In many ways, in fact, Japan is further along than the US is on reform and deregulation of banking and finance (perhaps adding to all the problems?)! I know both sides because I reside in Japan but am a US citizen, and I can tell you, the Japan resident side of me has far less paperwork to do and far more freedoms to do what I want with my money than the US citizen side of me has (even before 9-11, the Dept. of Treasury wanted annual reports of ANY bank or equity accounts I had overseas; in Japan they don't care--if only the bin Ladens had to do the paperwork I have to!).

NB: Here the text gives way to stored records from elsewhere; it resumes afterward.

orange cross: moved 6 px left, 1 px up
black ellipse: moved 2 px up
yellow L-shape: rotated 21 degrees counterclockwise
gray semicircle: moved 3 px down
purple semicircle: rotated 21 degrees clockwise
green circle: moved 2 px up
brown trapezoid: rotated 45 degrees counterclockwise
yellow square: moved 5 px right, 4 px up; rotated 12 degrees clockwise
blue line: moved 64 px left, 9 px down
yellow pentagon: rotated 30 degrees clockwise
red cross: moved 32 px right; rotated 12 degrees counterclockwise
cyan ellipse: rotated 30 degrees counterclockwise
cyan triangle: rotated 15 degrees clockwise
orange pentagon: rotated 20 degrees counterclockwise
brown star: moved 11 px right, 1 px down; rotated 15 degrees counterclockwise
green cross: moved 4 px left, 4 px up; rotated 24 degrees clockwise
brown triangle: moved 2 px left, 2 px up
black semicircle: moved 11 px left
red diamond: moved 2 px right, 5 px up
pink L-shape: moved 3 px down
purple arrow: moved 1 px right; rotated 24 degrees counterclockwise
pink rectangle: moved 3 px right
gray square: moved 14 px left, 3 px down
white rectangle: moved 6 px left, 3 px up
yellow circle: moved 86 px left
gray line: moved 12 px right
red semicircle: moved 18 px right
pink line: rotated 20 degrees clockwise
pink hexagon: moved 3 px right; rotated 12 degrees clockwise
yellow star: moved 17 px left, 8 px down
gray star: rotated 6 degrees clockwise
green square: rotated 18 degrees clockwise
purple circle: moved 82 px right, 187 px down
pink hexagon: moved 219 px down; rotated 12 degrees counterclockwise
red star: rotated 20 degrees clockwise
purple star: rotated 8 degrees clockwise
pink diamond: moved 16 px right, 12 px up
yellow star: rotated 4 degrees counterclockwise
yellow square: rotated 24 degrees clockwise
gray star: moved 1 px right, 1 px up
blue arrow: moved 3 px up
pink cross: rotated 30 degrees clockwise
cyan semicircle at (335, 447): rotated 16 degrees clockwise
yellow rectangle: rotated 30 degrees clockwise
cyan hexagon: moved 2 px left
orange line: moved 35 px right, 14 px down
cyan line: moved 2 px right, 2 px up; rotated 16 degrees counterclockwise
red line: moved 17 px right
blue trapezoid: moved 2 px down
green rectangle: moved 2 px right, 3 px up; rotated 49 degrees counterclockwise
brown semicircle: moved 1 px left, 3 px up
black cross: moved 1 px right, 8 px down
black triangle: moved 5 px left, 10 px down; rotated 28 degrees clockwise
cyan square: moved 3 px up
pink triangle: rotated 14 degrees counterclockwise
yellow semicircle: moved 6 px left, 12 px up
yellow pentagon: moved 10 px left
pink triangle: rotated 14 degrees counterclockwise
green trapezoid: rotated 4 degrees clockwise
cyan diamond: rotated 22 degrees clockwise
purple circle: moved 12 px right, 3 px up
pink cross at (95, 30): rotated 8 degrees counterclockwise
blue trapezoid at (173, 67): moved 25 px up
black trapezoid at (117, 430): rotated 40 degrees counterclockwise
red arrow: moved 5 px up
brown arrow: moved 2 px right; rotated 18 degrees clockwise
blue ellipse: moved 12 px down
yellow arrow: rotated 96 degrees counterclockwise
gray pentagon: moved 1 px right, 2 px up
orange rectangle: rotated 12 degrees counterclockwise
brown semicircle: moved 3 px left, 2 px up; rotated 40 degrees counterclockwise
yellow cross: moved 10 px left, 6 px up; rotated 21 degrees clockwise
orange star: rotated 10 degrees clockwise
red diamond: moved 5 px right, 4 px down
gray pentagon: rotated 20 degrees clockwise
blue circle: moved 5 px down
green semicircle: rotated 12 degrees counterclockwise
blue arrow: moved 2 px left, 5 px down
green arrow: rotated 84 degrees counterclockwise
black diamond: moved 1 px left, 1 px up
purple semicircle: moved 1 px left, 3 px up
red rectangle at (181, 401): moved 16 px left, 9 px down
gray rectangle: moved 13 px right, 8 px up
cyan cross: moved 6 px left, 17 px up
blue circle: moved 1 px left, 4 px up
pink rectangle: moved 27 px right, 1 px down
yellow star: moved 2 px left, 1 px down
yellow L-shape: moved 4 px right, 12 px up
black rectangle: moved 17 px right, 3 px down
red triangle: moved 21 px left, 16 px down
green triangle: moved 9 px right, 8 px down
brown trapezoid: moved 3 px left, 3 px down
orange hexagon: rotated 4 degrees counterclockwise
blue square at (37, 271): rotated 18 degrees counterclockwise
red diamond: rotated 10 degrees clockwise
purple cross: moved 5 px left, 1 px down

Even if you aren't rich, the US has to be one of the OECD countries with the most hassles over taxes, reporting of income, and setting up savings for retirement (none of the Canadians, Britons or Australians I talk to have to do anything like what I have to do as a US citizen). No, this isn't just Jannuzi shooting off his mouth. Here is one example. I started my own private savings for retirement with a UK offshore insurance firm (rip off fees and all) since I think retiring on a Japanese public retirement isn't going to happen, but I don't pay social security in the US (which, remember, is really supposed to be a supplement to retirement income anyway). The amounts are so small that one has to go through firms like this. Everyone else wants at least 50,000 USD minimum up front before they even consider you a potential customer. Once this UK insurance company (Scottish Provident International to name names) bought something in the US it had to DUMP all its US citizen clients. Which means I had to switch to another company (Hansard) and pay all the initial fees again. None of this would be a problem for the Japanese citizen--or apparently Canadians, Australians or Britons.

I guess only if you are a rich American do you get to avoid all the all the problems. Of course the rich guys also get help at the US embassy and consulates here BY APPOINTMENT, while the rest of us get a number and the run around.

Next, consider, although the Dow hasn't fully crashed it hasn't gone anywhere for two years either. Companies like Enron were never going to pay dividends anyway, were they? They were going to just keep the pyramid going on increased value of the stock (Dow 36,000 here we come!). That need to earn more and more to keep the whole game going is going to go somewhere, and the world of distressed Asian assets make sense. So why not send the US president to loosen things up a bit?

It's a real trend that interests like Ripplewood and Carlyle and American and British banks are going into this. I actually think that allowing some selling and buying of loans might help many financial institutions. I have my doubts though what Carlyle's qualifications are in rehabilitating legitimate banks or the legitimate businesses they have lent money to. Other than how much money they have and their political connections, that is. They will also benefit, by the way, by being the first wave of foreign capital back into E. Asia. Buy low, sell high. That's the name of the game.

Poppa Bush is real proud of his boy today, 'cause it looks like not only defense but 'distressed assets' are going to pay beaucoup to the family portfolio. Sooner than later. I predict that's the end of the line for Koizumi because everyone will realize, too late, there is no magic in letting the US turn your economy's financial system into a temperate Philippines. There won't be any big scandal or 'told you so's' from Japan. Even if there were, BW and FT and FEER will just report that the reforms would have worked, if only Japan hadn't waited so long. Too little, too late. It's not reporting, it's clipping and pasting from previous articles.